眠れないのかい、それは困ったねえ。じゃあ、少しお話をしてあげようかね。どんなことがいいかな。何がいい?
「・・・・・・」
そうだねえ、じゃあ、ばあばが子供の頃のお話をしようかねえ。
まだ、中学校の頃のことだけれど・・・
学校祭の当日、第一日目は曇りだったよ。天気予報では時々晴れるって言ってたけど、雨さえ降らなければ上等だしね。かえってあまり晴れるのも考え物で、ばあばは日焼けすると肌が赤くなるから曇りは大歓迎だったさ。
校長先生とPTAの会長さんが挨拶してやっと始まりだったよ。毎年のことだけれどもうちょっと短くなればいいのだけれどね。わざわざここで言わなくてもいいようなことまで話し出すから長くなるんだね。本当に迷惑なんだけど気が付かないんだろうさ。生徒ばかりが並んで立たされて神妙に聞かされるのははた迷惑だな、なんてつい考えてしまってたよ。
一年生から順番に体育教科展示発表が始まったよ。それぞれ体力に合わせて日頃体育の時間に練習していた組体操や、リトミークが披露されていったよ。ばあばたちの順番もすぐにやってきた。
一年生はまだまだ体力的に無理があるので男子の組体操は別になっていたけれど、二、三年生はそれほど差がないことから合同で発表されていたよ。組体操は周りに二年生が配置され、二人組体操や、支え倒立など比較的高さのない物が選ばれていたよ。

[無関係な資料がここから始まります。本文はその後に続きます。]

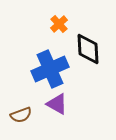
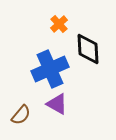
brown semicircle: rotated 30 degrees counterclockwise
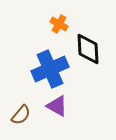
orange cross: rotated 18 degrees counterclockwise
purple triangle: moved 2 px down
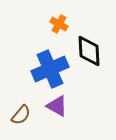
black diamond: moved 1 px right, 2 px down
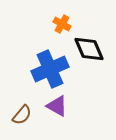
orange cross: moved 3 px right
black diamond: moved 2 px up; rotated 20 degrees counterclockwise
brown semicircle: moved 1 px right
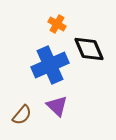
orange cross: moved 5 px left
blue cross: moved 4 px up
purple triangle: rotated 15 degrees clockwise
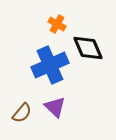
black diamond: moved 1 px left, 1 px up
purple triangle: moved 2 px left, 1 px down
brown semicircle: moved 2 px up
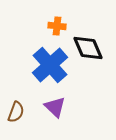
orange cross: moved 2 px down; rotated 24 degrees counterclockwise
blue cross: rotated 18 degrees counterclockwise
brown semicircle: moved 6 px left, 1 px up; rotated 20 degrees counterclockwise
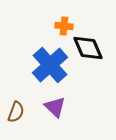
orange cross: moved 7 px right
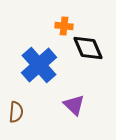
blue cross: moved 11 px left
purple triangle: moved 19 px right, 2 px up
brown semicircle: rotated 15 degrees counterclockwise
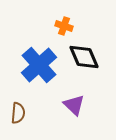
orange cross: rotated 12 degrees clockwise
black diamond: moved 4 px left, 9 px down
brown semicircle: moved 2 px right, 1 px down
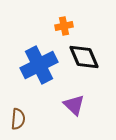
orange cross: rotated 30 degrees counterclockwise
blue cross: rotated 15 degrees clockwise
brown semicircle: moved 6 px down
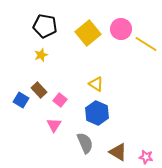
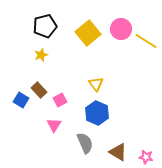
black pentagon: rotated 25 degrees counterclockwise
yellow line: moved 3 px up
yellow triangle: rotated 21 degrees clockwise
pink square: rotated 24 degrees clockwise
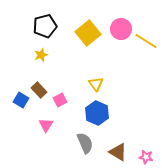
pink triangle: moved 8 px left
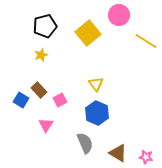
pink circle: moved 2 px left, 14 px up
brown triangle: moved 1 px down
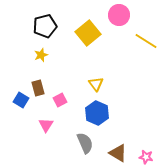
brown rectangle: moved 1 px left, 2 px up; rotated 28 degrees clockwise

三年生は中心付近に配置されて高さがある物が選ばれてたよ。大きな人の肩に一人が立ち、両脇から二人が倒立する四人でする組体操や、二人で組んで一人がもう一人の肩に立つ組体操も決まってたよ。
さすがに男子たちが苦労して、泣きそうだって弱音を吐いていた組体操だけあったさ。全員でする俵崩しも、掛け声一発、きれいにそろっていたさ。
周りを様々な二、三人組体操で取り囲んだ中で組み上げられた三段円柱も成功した。ばあばは知らなかったけど、三年生男子が練習してた四段円柱が全体の真ん中でひときわ高く組みあがって立ち上がった時には感動したよ。さすがは三年生だよね。
ばあばたちの演舞も滞りなく済んださ。
一年生女子が補助で参加してくれて、周りを囲んで波を表現している中で、ばあばたちの演舞が進んでいくと周りから拍手がわいてきた。そしてそれが音楽に合わせて手拍子になった。一年女子の波が崩れて真ん中に寄り集まって、ばあばたちと混ざって回転しながら、そして最後に周りに散っていく。
演舞中のばあばでも感動したから、周りで見学していた父兄たちも感動していたんじゃないかと思うよ。一年生女子も、ばあばたち二年生女子も、去年経験しているだろう三年生女子も、終わって控え教室に戻った後に涙を拭いている人がいたからね。大成功だったさ。
それからは恒例のクラス対抗競争などが始まった。
あっという間に午前の部が終わってお昼休みになったよ。
午前の部には予選が組まれて準決勝や決勝はお昼休みが済んだら始まる予定だったよ。
おや、眠たくなってきたかい、それじゃあ、おやすみ、いい夢を見てね。
ばあばの演舞、成功よかったです。どんなだったんでしょうか。